De las 300 hectáreas, don
Bernardo Ader se reserva diez hectáreas para el uso familiar. En esa porción
del terreno se construyó la vivienda particular, aunque había otras ideas en
danza. La antropóloga Rebellar explica que “la idea era construir un castillo,
para uso residencial, con una torre adosada”. “Sin embargo, la casa no se llega
a hacer porque Eduardo y Enrique, los dos hijos varones de Ader, fallecieron en
1908, con una diferencia de 24 días, como consecuencia de haber contraído
tuberculosis”. Ader iba a concretar la construcción de la torre ayudado por uno
de sus hijos fallecidos, un avanzado estudiante de ingeniería.

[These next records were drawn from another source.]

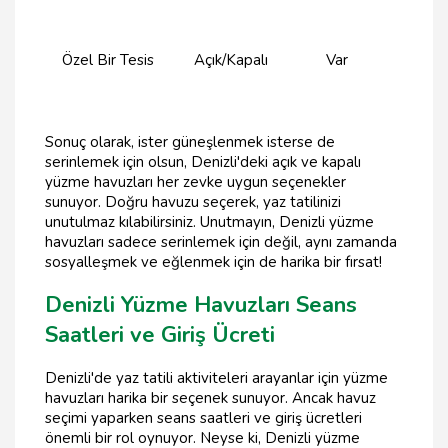
Özel Bir Tesis
Açık/Kapalı
Var
Sonuç olarak, ister güneşlenmek isterse de
serinlemek için olsun, Denizli'deki açık ve kapalı
yüzme havuzları her zevke uygun seçenekler
sunuyor. Doğru havuzu seçerek, yaz tatilinizi
unutulmaz kılabilirsiniz. Unutmayın, Denizli yüzme
havuzları sadece serinlemek için değil, aynı zamanda
sosyalleşmek ve eğlenmek için de harika bir fırsat!
Denizli Yüzme Havuzları Seans
Saatleri ve Giriş Ücreti
Denizli'de yaz tatili aktiviteleri arayanlar için yüzme
havuzları harika bir seçenek sunuyor. Ancak havuz
seçimi yaparken seans saatleri ve giriş ücretleri
önemli bir rol oynuyor. Neyse ki, Denizli yüzme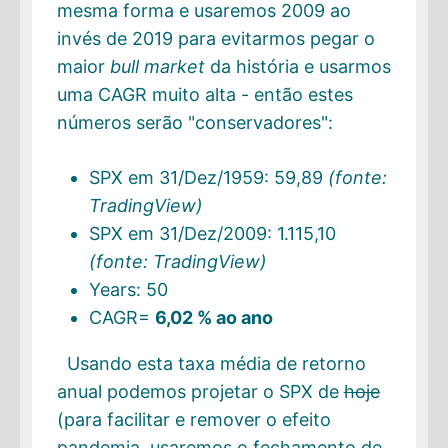
mesma forma e usaremos 2009 ao
invés de 2019 para evitarmos pegar o
maior
bull market
da história e usarmos
uma CAGR muito alta - então estes
números serão "conservadores":
SPX em 31/Dez/1959: 59,89
(fonte:
TradingView)
SPX em 31/Dez/2009: 1.115,10
(fonte: TradingView)
Years: 50
CAGR=
6,02 % ao ano
Usando esta taxa média de retorno
anual podemos projetar o SPX de
hoje
(para facilitar e remover o efeito
pandemia, usaremos o fechamento de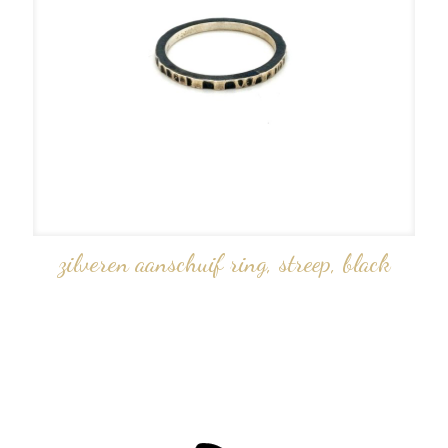
zilveren aanschuif ring, streep, black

El empresario y
su esposa conocían el dolor innombrable que significa la muerte de un hijo, ya
que, tiempo atrás, Juanita, la pequeña hija de ambos, también había
fallecido producto de la difteria. Ana, una cuarta hija del matrimonio,
sobrevivió y permitió la continuidad del apellido. En 1911, luego de un
prolongado tiempo de luto y depresión, Bernardo Ader retoma la idea de la
torre. Finalmente, el proyecto es encargado a la empresa Artaza y Marino.